#### EXERCISE PROMPT
Recast the lines below as a numbered list with no blank lines, starting with the line containing "35: (287, 355)" and going on through the line containing "20: (106, 144)", both included.
··· ENTRIES SHOWN ···
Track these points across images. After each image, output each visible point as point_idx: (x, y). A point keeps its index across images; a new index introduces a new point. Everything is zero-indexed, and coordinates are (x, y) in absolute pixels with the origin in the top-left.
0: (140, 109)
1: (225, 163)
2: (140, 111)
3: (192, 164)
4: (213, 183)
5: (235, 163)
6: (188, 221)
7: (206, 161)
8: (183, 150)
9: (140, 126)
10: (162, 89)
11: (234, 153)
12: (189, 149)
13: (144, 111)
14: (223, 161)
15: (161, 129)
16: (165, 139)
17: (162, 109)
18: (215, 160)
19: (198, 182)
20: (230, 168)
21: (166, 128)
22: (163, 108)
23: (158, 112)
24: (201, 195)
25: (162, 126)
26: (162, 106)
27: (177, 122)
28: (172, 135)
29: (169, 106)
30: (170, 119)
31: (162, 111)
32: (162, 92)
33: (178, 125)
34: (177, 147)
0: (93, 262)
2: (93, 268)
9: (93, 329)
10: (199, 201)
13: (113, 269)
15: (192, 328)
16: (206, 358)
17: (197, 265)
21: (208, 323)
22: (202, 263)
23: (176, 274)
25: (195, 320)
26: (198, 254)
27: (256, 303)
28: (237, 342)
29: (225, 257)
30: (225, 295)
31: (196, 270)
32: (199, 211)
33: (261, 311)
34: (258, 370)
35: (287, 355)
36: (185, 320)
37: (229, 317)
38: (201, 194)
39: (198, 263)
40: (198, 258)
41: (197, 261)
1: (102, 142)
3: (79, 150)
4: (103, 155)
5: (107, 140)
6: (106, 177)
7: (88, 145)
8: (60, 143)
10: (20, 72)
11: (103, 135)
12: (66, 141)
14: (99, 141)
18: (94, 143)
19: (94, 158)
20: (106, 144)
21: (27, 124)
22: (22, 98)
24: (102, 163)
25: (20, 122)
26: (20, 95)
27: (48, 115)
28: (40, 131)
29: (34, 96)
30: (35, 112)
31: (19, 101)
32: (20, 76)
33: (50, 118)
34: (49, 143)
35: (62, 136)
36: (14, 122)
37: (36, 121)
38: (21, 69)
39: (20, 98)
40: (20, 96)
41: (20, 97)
···
··· ENTRIES SHOWN ···
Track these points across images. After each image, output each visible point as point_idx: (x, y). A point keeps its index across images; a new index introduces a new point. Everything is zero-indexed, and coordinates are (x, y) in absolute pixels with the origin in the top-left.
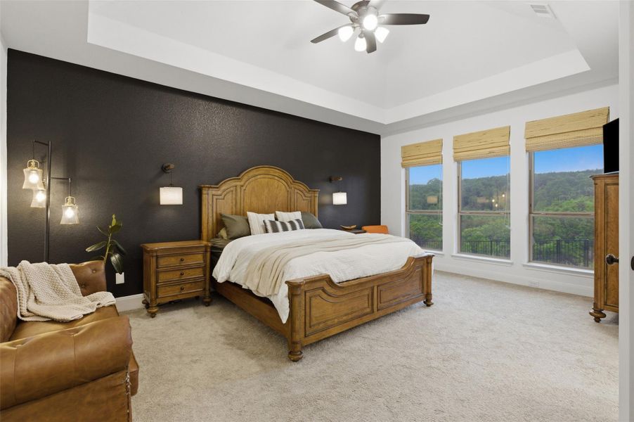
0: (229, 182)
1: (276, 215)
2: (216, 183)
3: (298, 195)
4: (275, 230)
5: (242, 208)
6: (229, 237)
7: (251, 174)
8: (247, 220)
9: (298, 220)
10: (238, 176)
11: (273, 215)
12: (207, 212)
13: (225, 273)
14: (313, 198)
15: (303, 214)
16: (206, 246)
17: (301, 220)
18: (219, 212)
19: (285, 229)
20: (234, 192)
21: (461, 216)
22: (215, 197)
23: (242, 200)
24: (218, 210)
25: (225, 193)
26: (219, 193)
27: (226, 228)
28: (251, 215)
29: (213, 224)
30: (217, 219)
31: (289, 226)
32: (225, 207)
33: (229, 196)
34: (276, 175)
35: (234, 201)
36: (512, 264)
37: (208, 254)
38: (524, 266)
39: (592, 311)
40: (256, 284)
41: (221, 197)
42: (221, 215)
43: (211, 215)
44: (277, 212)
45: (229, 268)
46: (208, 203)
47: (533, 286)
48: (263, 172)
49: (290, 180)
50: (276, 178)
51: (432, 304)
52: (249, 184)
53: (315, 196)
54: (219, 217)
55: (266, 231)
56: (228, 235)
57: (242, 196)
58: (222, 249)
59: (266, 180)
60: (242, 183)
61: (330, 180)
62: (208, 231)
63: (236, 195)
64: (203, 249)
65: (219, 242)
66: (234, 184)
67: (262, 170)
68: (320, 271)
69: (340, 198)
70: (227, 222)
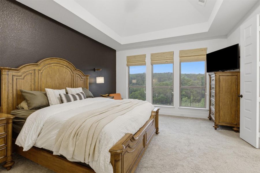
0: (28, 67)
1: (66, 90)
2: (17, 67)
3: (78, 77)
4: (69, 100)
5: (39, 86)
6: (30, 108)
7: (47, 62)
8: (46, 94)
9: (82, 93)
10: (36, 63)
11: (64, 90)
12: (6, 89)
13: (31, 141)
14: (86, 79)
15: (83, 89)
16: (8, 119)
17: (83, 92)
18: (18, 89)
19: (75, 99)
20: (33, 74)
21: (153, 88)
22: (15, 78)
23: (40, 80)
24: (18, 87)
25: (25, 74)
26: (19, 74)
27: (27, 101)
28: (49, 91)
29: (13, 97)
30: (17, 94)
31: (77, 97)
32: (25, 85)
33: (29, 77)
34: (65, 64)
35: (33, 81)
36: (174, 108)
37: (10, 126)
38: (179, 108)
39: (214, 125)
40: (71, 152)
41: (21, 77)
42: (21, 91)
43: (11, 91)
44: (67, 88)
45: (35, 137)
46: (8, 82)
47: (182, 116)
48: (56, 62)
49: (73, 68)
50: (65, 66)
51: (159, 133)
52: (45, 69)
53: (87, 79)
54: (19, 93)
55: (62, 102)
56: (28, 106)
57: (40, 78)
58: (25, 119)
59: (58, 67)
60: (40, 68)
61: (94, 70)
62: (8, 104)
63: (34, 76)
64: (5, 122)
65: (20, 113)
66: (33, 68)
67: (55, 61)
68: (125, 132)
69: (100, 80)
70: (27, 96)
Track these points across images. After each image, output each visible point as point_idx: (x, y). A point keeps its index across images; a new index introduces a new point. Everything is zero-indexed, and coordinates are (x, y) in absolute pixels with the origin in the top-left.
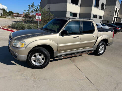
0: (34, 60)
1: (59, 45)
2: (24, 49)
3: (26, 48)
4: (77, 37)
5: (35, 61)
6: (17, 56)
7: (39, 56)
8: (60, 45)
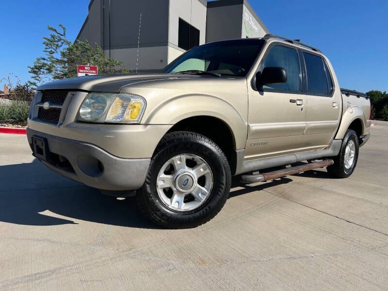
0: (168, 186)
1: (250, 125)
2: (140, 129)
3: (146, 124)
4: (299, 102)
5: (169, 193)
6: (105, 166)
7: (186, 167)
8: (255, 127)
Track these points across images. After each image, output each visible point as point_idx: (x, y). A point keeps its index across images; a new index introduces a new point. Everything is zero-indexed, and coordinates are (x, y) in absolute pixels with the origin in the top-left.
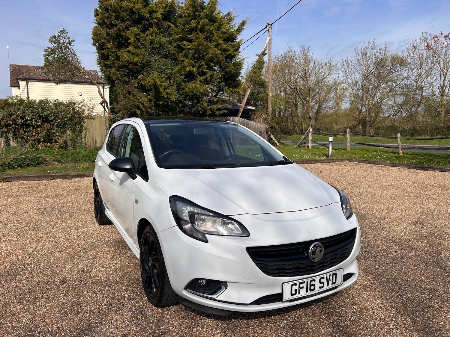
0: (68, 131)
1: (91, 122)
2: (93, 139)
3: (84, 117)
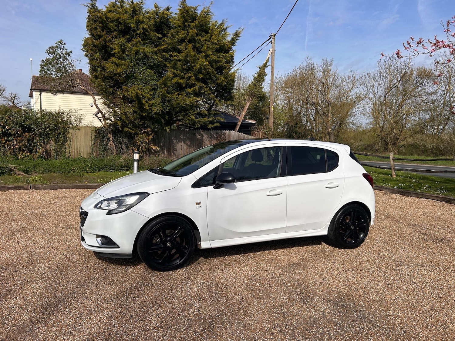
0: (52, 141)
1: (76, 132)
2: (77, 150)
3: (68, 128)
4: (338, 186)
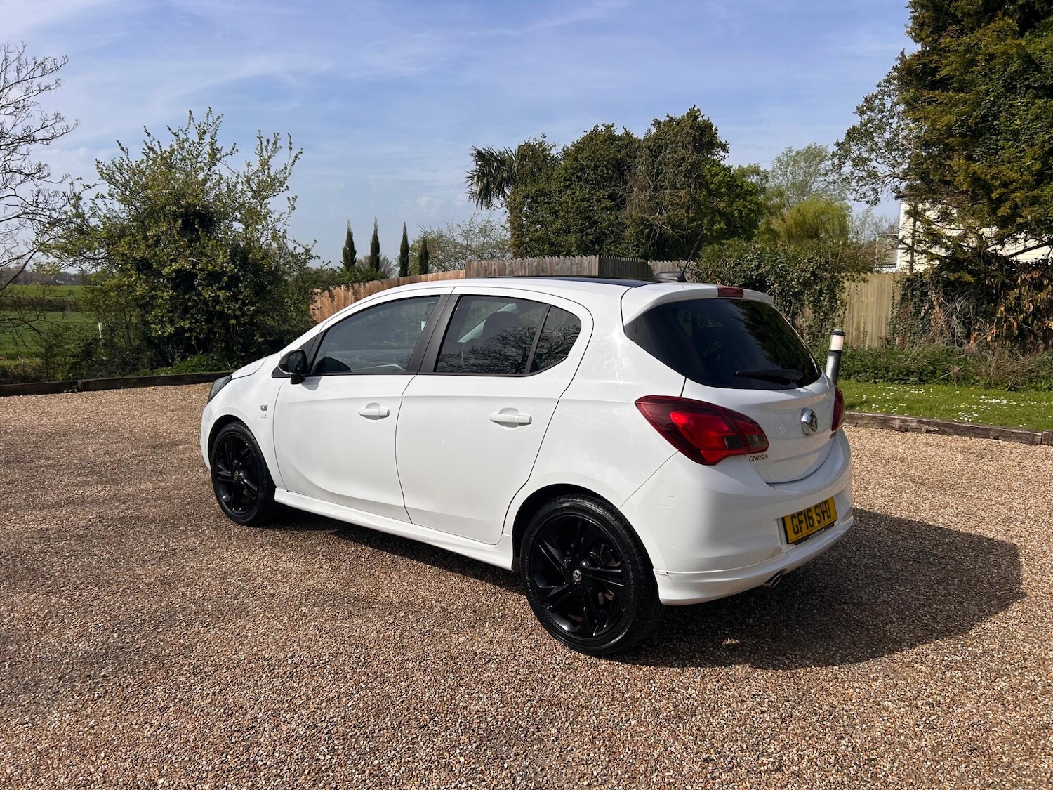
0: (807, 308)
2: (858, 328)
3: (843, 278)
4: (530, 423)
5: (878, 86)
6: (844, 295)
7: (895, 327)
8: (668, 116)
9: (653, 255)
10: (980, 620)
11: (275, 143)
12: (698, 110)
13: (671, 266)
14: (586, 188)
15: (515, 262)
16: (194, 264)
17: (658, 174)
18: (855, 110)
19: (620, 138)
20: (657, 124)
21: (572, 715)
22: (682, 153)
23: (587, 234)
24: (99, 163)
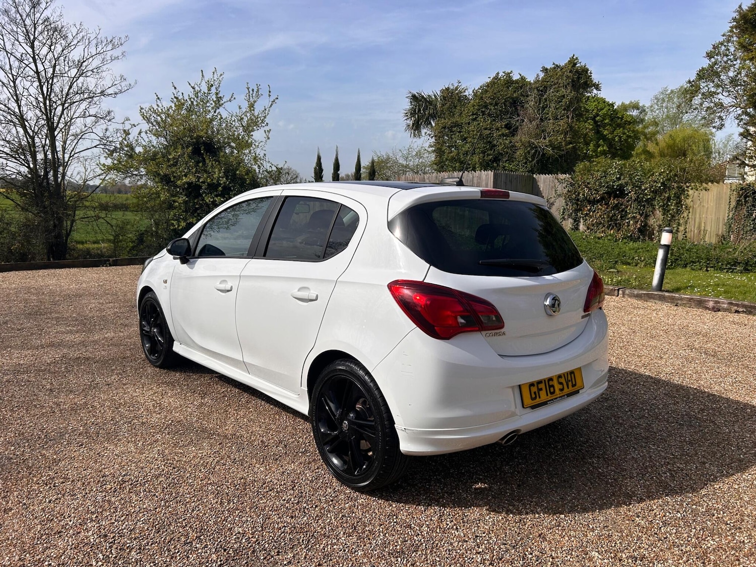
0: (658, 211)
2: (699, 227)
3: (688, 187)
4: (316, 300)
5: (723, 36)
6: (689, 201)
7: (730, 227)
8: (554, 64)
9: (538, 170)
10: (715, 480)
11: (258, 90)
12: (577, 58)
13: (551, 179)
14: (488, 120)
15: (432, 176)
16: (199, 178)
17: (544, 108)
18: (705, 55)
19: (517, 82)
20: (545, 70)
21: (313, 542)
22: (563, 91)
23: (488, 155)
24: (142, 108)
···
··· ENTRIES SHOWN ···
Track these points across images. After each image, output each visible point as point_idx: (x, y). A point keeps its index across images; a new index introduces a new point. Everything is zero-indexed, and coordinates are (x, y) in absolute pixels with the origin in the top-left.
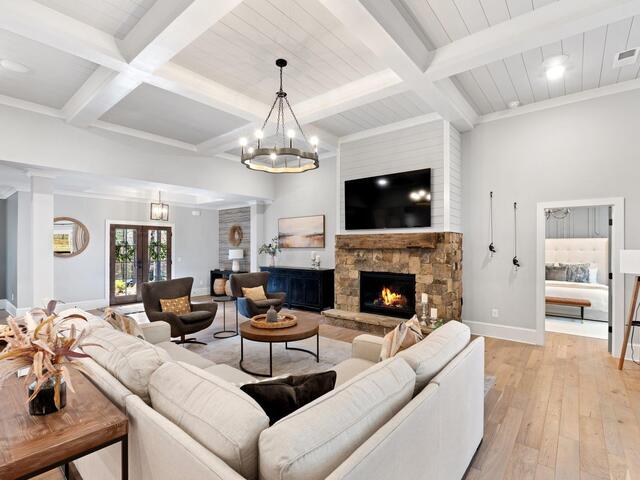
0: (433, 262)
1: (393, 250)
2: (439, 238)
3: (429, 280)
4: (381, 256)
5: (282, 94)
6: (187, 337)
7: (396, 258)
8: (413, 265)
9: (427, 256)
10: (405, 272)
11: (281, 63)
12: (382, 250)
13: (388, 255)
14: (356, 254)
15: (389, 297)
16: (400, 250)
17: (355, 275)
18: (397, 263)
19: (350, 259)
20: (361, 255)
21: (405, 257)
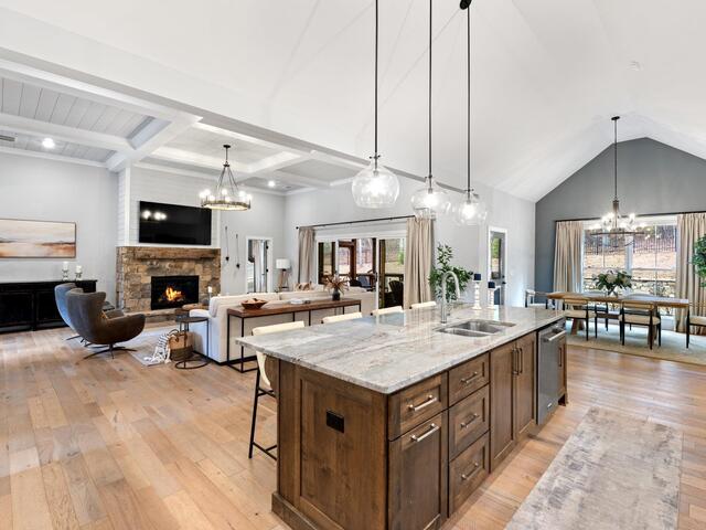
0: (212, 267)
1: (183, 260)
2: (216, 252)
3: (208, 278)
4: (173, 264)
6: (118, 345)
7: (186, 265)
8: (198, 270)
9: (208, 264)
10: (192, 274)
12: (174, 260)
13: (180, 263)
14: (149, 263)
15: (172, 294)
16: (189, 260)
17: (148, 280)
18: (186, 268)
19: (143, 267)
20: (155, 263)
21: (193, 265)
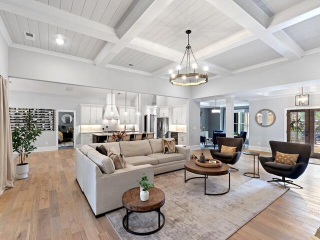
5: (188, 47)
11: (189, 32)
···
#### OUTPUT BELOW
1. 35: (287, 355)
2. 36: (185, 320)
3. 37: (229, 317)
4. 38: (201, 194)
5. 39: (198, 263)
6. 40: (198, 258)
7. 41: (197, 261)
8. 1: (102, 142)
9. 3: (79, 150)
10. 4: (103, 155)
11. 5: (107, 140)
12. 6: (106, 177)
13. 7: (88, 145)
14. 8: (60, 143)
15. 10: (20, 72)
16. 11: (103, 135)
17. 12: (66, 141)
18. 14: (99, 141)
19. 18: (94, 143)
20. 19: (94, 158)
21. 20: (106, 144)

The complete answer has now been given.